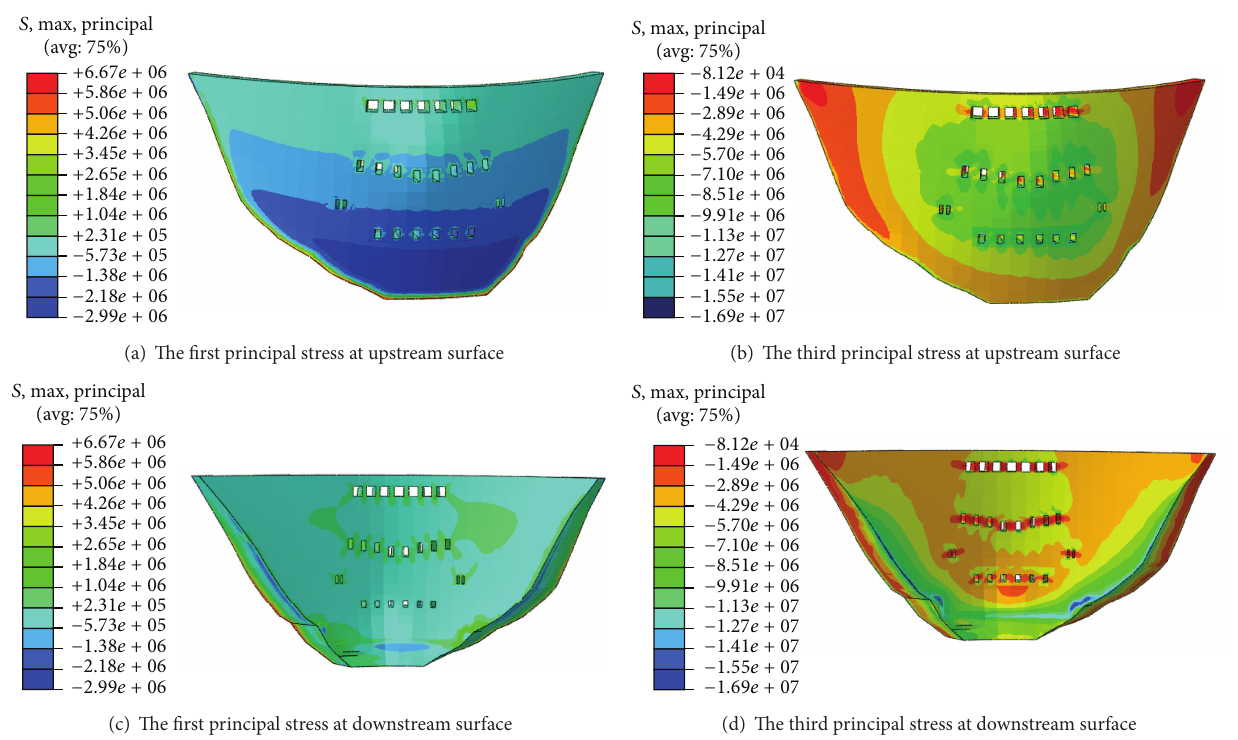
Figure 8: The principal stress distribution (analysis case A; Unit: pa; “ − ” denotes compression stress, and “+” denotes tension stress).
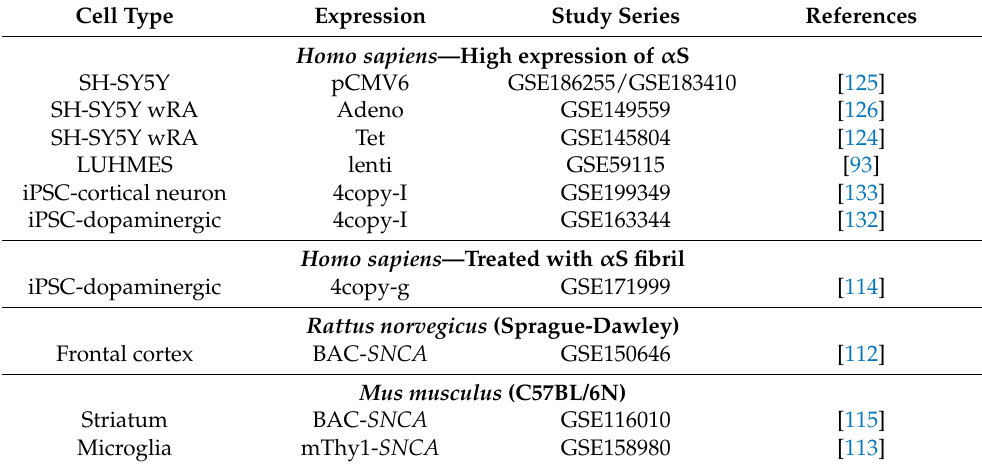
Table 1. Publicly available RNA sequencing datasets of cell or animal models expressing SNCA or exposure to α S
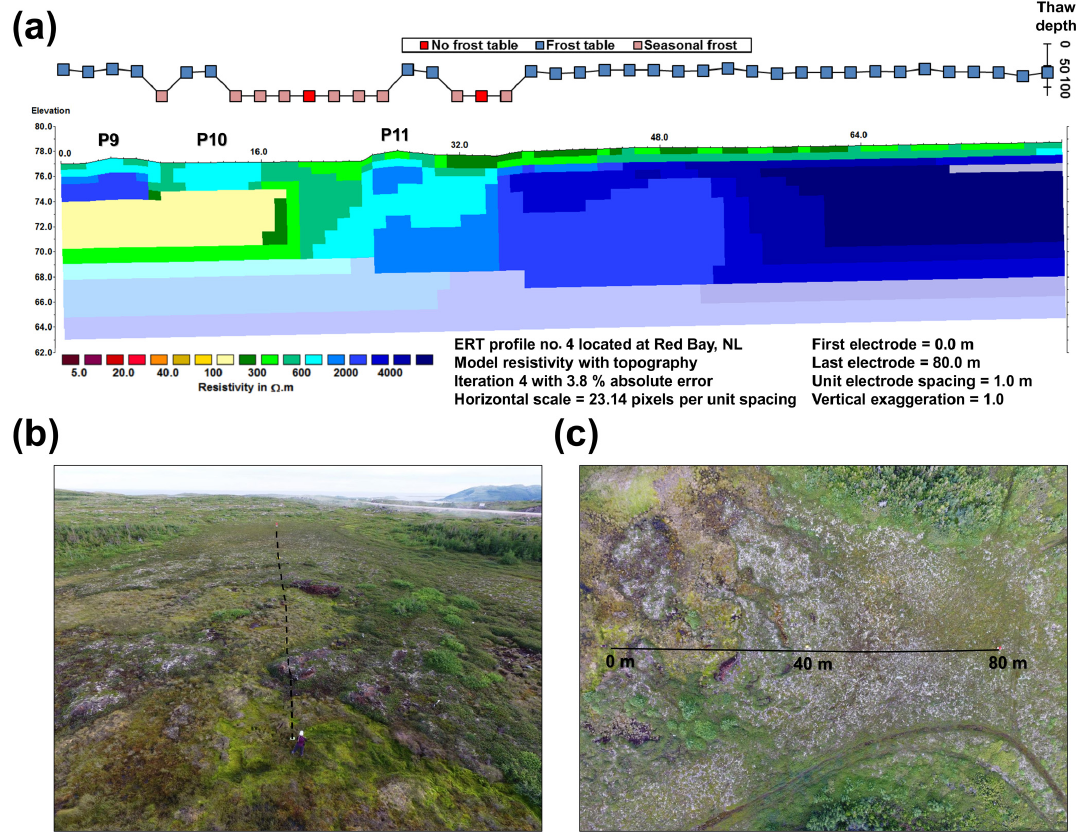
Figure 5. Peatland permafrost at Red Bay. (a) Frost tables and modelled resistivities on ERT profile 4. (b) Oblique aerial photo upslope along ERT profile 4 from the survey start point. Dotted black line delimits location of ERT survey line. (c) UAV vertical image of the site. Black line delimits the approximate location of the ERT survey line and text shows the start and end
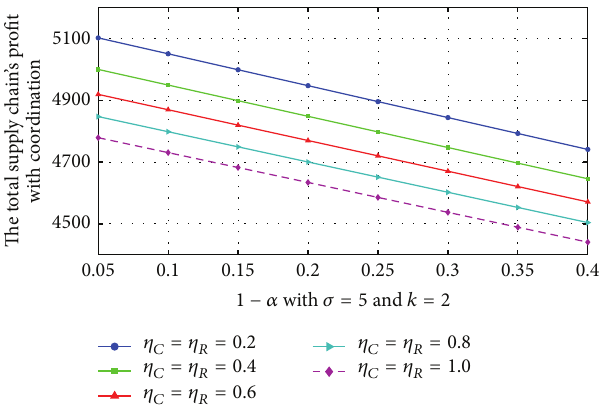
Figure 3: Impact of changes of 1−𝛼 on the total supply chain’s profit with coordination in different 𝜂 𝑅 .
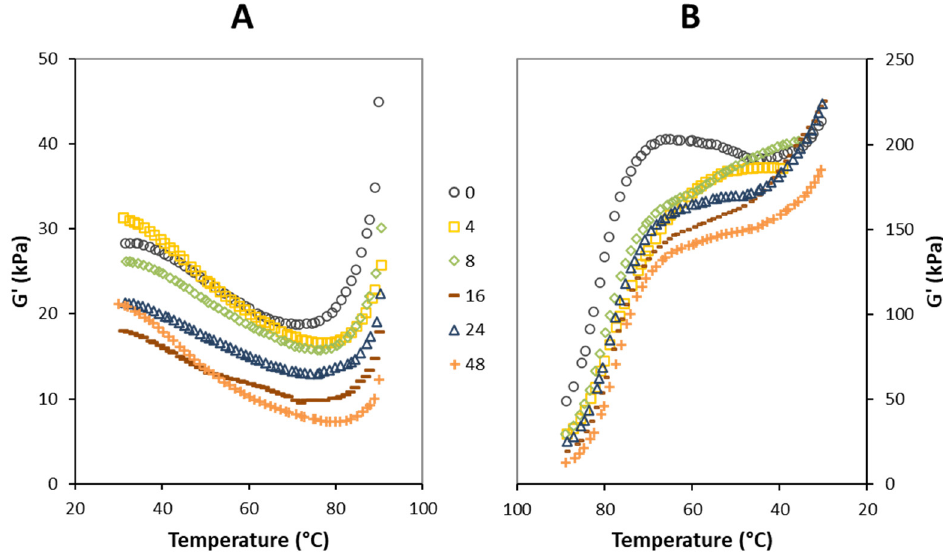
Figure 2. Elastic modulus (G’) of pizza dough at the selected leavening time during the heating ( A ) and cooling ( B ) phases. and cooling ( B )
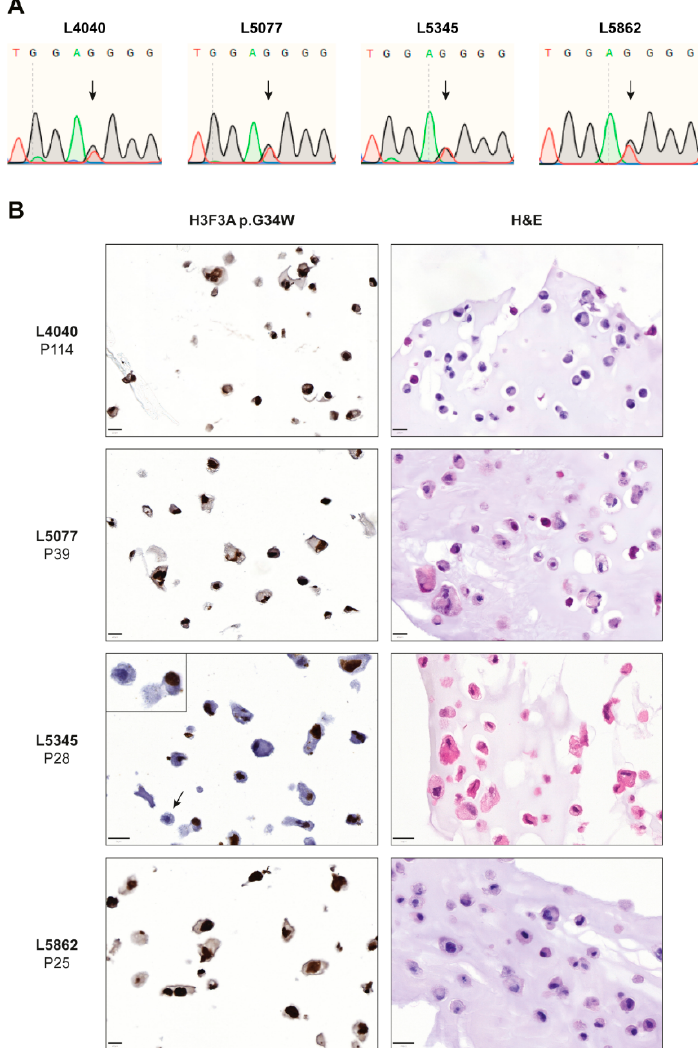
Figure 1. Established cell lines consist of neoplastic “stromal” cells that express the H3F3A p.G34W oncohistone in vitro. ( A ) Sanger sequencing confirmed the presence of the H3F3A p.G34W variant in all established cell lines. ( B ) H&E and H3F3A p.G34W immunohistochemical stains on paraffin- embedded cells of the four established cell lines. All cell lines showed expression of the H3F3A p.G34W mutation in culture. The L5345 cell line contained a small number of negative cells (indicated by arrow and inset). Scale bar: 20 µ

## What to do
Nothing but the lines above from the one that has "Figure 5. Peatland" down to the one that has "Figure 3: Impact" belongs in the answer, copied exactly, without pictures.

## Written solution
Figure 5. Peatland permafrost at Red Bay. (a) Frost tables and modelled resistivities on ERT profile 4. (b) Oblique aerial photo upslope along ERT profile 4 from the survey start point. Dotted black line delimits location of ERT survey line. (c) UAV vertical image of the site. Black line delimits the approximate location of the ERT survey line and text shows the start and end
Figure 3: Impact of changes of 1−𝛼 on the total supply chain’s profit with coordination in different 𝜂 𝑅 .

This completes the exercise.